Dataset
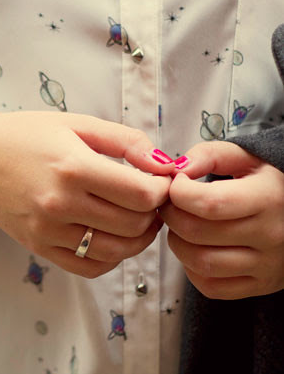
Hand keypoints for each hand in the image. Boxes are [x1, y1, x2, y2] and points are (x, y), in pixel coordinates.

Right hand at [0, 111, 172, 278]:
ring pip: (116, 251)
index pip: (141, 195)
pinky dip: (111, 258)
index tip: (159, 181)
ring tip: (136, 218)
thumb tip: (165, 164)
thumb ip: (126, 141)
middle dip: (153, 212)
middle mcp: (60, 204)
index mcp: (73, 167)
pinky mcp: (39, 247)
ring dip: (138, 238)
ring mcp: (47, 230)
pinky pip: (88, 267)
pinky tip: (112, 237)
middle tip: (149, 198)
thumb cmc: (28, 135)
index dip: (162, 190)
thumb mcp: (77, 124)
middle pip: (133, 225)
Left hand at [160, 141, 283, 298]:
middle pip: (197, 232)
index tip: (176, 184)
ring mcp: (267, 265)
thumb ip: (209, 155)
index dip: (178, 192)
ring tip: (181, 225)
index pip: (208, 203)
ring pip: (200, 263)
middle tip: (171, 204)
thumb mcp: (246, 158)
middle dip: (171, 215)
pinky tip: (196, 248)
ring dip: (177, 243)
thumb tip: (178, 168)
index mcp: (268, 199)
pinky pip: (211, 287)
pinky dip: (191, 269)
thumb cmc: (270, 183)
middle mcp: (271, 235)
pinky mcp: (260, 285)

Exercise instructions
In the records above, locate the line that contains "ring tip: (136, 218)". Repeat it and every line after it, exactly, and nothing else.

Output of the exercise
ring tip: (136, 218)
thumb tip: (165, 164)
thumb ip: (126, 141)
middle dip: (153, 212)
middle mcp: (60, 204)
index mcp: (73, 167)
pinky mcp: (39, 247)
ring dip: (138, 238)
ring mcp: (47, 230)
pinky pip: (88, 267)
pinky tip: (112, 237)
middle tip: (149, 198)
thumb cmc: (28, 135)
index dip: (162, 190)
thumb mcp: (77, 124)
middle pip: (133, 225)
Left hand at [160, 141, 283, 298]:
middle pip: (197, 232)
index tip: (176, 184)
ring mcp: (267, 265)
thumb ip: (209, 155)
index dip: (178, 192)
ring tip: (181, 225)
index pip: (208, 203)
ring pip: (200, 263)
middle tip: (171, 204)
thumb mcp: (246, 158)
middle dip: (171, 215)
pinky tip: (196, 248)
ring dip: (177, 243)
thumb tip: (178, 168)
index mcp: (268, 199)
pinky pip: (211, 287)
pinky dip: (191, 269)
thumb cmc: (270, 183)
middle mcp: (271, 235)
pinky mcp: (260, 285)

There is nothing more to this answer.